CC1352P7: Linux collector + mac coprocessor - lockup/resource exhaustion - Beagle Play hardware

Joshua van Tol

Part Number: CC1352P7

Tool/software:

I'm using a Beagle Play as a collector in a Sub-Gig system. Configured for 200 kbit, frequency hopping operation.

The collector binary has some light customization to add some messages that are custom to our application, and likewise the collector that runs on the Linux side has matching changes. The co-processor binary is running SDK 7.10.2.23, and the linux binary is using the latest release, which is 4.40.00.03. The only modifications to the co-processor are to increase the number of Tx and Rx queue entries.

The sensors are running in dual mode configuration using DMM to simultaneously run the SubGHz stack and BLE stack. We are using SDK 6.10.0.29. I am using a custom application, written in python, to talk to the collector over the TCP socket, the same as the TI example app.

The issue I've run into is that after a long period of runtime (6 weeks or so) with 8 sensors joined and reporting, the co-processor seemed to have stopped responding. Sensors were NOT joined as indicated by a few dead batteries from attempted re-joins, and by reading the provisioning profile sensor status characteristic. The collector socket was still open, and there was nothing observably wrong, but it was apparent that the co-processor to upper level communication had broken down.

What I'm looking for are some suggestions as to what might have happened, and how I might gather better information for the next time that this happens. I will need to implement a solution that can be deployed to the field and inspected after failure. It will not always be practical to have direct real time access to misbehaving units. I suspect that possibly there's a leak of some resource, for example if the mac tx or rx queue had entries that never were released.

What I've done in the meantime is to put a watchdog on the communications from the collector to my application. If I don't see any sensor packets for fifteen minutes, I kill the collector, reset the co-processor, restart the collector and re-establish the TCP connection. This is quite a crude solution. It should be effective, but it's not great.

ASSIGNMENT — In the CC1352P7 forum post, list each action the watchdog carries out when no sensor packets are seen for fifteen minutes. The material after this point has nothing to do with the CC1352P7 forum post.

PROVIDED MATERIAL —
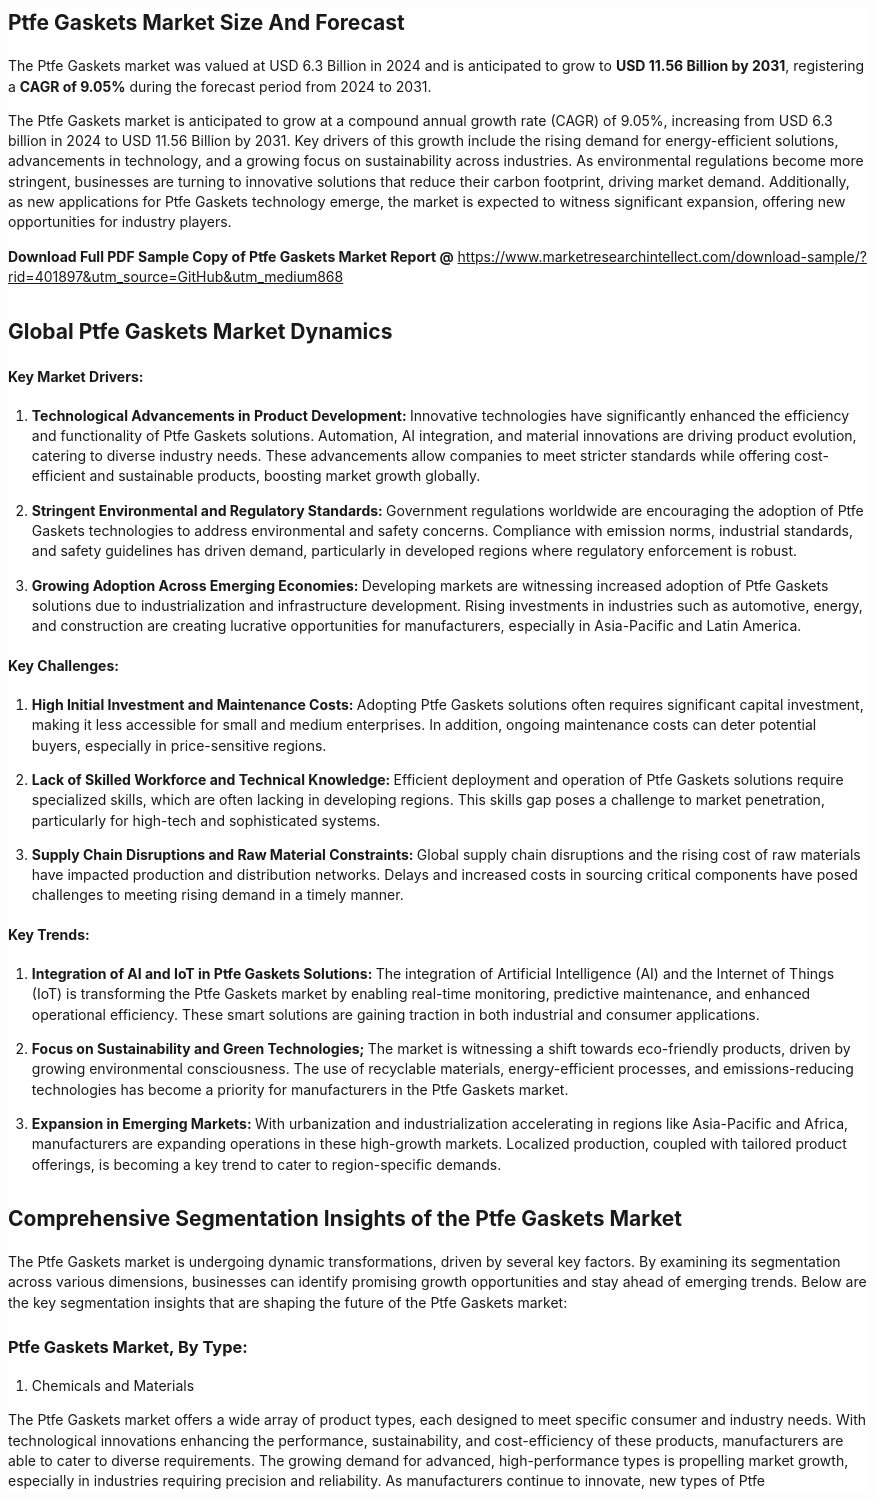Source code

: <h2>Ptfe Gaskets Market Size And Forecast</h2><p>The Ptfe Gaskets market was valued at USD 6.3 Billion in 2024 and is anticipated to grow to <strong>USD 11.56 Billion by 2031</strong>, registering a <strong>CAGR of 9.05%</strong> during the forecast period from 2024 to 2031.</p><p>The Ptfe Gaskets market is anticipated to grow at a compound annual growth rate (CAGR) of 9.05%, increasing from USD 6.3 billion in 2024 to USD 11.56 Billion by 2031. Key drivers of this growth include the rising demand for energy-efficient solutions, advancements in technology, and a growing focus on sustainability across industries. As environmental regulations become more stringent, businesses are turning to innovative solutions that reduce their carbon footprint, driving market demand. Additionally, as new applications for Ptfe Gaskets technology emerge, the market is expected to witness significant expansion, offering new opportunities for industry players.</p><p><strong>Download Full PDF Sample Copy of Ptfe Gaskets Market Report @</strong>&nbsp;<a href="https://www.marketresearchintellect.com/download-sample/?rid=401897&amp;utm_source=GitHub&amp;utm_medium868">https://www.marketresearchintellect.com/download-sample/?rid=401897&amp;utm_source=GitHub&amp;utm_medium868</a></p><h2>Global Ptfe Gaskets Market Dynamics</h2><h4><strong>Key Market Drivers:</strong></h4><ol><li><p><strong>Technological Advancements in Product Development:&nbsp;</strong>Innovative technologies have significantly enhanced the efficiency and functionality of Ptfe Gaskets solutions. Automation, AI integration, and material innovations are driving product evolution, catering to diverse industry needs. These advancements allow companies to meet stricter standards while offering cost-efficient and sustainable products, boosting market growth globally.</p></li><li><p><strong>Stringent Environmental and Regulatory Standards:&nbsp;</strong>Government regulations worldwide are encouraging the adoption of Ptfe Gaskets technologies to address environmental and safety concerns. Compliance with emission norms, industrial standards, and safety guidelines has driven demand, particularly in developed regions where regulatory enforcement is robust.</p></li><li><p><strong>Growing Adoption Across Emerging Economies:&nbsp;</strong>Developing markets are witnessing increased adoption of Ptfe Gaskets solutions due to industrialization and infrastructure development. Rising investments in industries such as automotive, energy, and construction are creating lucrative opportunities for manufacturers, especially in Asia-Pacific and Latin America.</p></li></ol><h4><strong>Key Challenges:</strong></h4><ol><li><p><strong>High Initial Investment and Maintenance Costs:&nbsp;</strong>Adopting Ptfe Gaskets solutions often requires significant capital investment, making it less accessible for small and medium enterprises. In addition, ongoing maintenance costs can deter potential buyers, especially in price-sensitive regions.</p></li><li><p><strong>Lack of Skilled Workforce and Technical Knowledge:&nbsp;</strong>Efficient deployment and operation of Ptfe Gaskets solutions require specialized skills, which are often lacking in developing regions. This skills gap poses a challenge to market penetration, particularly for high-tech and sophisticated systems.</p></li><li><p><strong>Supply Chain Disruptions and Raw Material Constraints:&nbsp;</strong>Global supply chain disruptions and the rising cost of raw materials have impacted production and distribution networks. Delays and increased costs in sourcing critical components have posed challenges to meeting rising demand in a timely manner.</p></li></ol><h4><strong>Key Trends:</strong></h4><ol><li><p><strong>Integration of AI and IoT in Ptfe Gaskets Solutions:&nbsp;</strong>The integration of Artificial Intelligence (AI) and the Internet of Things (IoT) is transforming the Ptfe Gaskets market by enabling real-time monitoring, predictive maintenance, and enhanced operational efficiency. These smart solutions are gaining traction in both industrial and consumer applications.</p></li><li><p><strong>Focus on Sustainability and Green Technologies;&nbsp;</strong>The market is witnessing a shift towards eco-friendly products, driven by growing environmental consciousness. The use of recyclable materials, energy-efficient processes, and emissions-reducing technologies has become a priority for manufacturers in the Ptfe Gaskets market.</p></li><li><p><strong>Expansion in Emerging Markets:&nbsp;</strong>With urbanization and industrialization accelerating in regions like Asia-Pacific and Africa, manufacturers are expanding operations in these high-growth markets. Localized production, coupled with tailored product offerings, is becoming a key trend to cater to region-specific demands.</p></li></ol><div class="article-main__content" data-test-id="publishing-text-block"><h2>Comprehensive Segmentation Insights of the Ptfe Gaskets Market</h2><p>The Ptfe Gaskets market is undergoing dynamic transformations, driven by several key factors. By examining its segmentation across various dimensions, businesses can identify promising growth opportunities and stay ahead of emerging trends. Below are the key segmentation insights that are shaping the future of the Ptfe Gaskets market:</p><h3><strong>Ptfe Gaskets Market, By Type:<br /></strong></h3><ol><li>Chemicals and Materials</li></ol><p>The Ptfe Gaskets market offers a wide array of product types, each designed to meet specific consumer and industry needs. With technological innovations enhancing the performance, sustainability, and cost-efficiency of these products, manufacturers are able to cater to diverse requirements. The growing demand for advanced, high-performance types is propelling market growth, especially in industries requiring precision and reliability. As manufacturers continue to innovate, new types of Ptfe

OUTPUT —
- Kill the collector
- Reset the co-processor
- Restart the collector
- Re-establish the TCP connection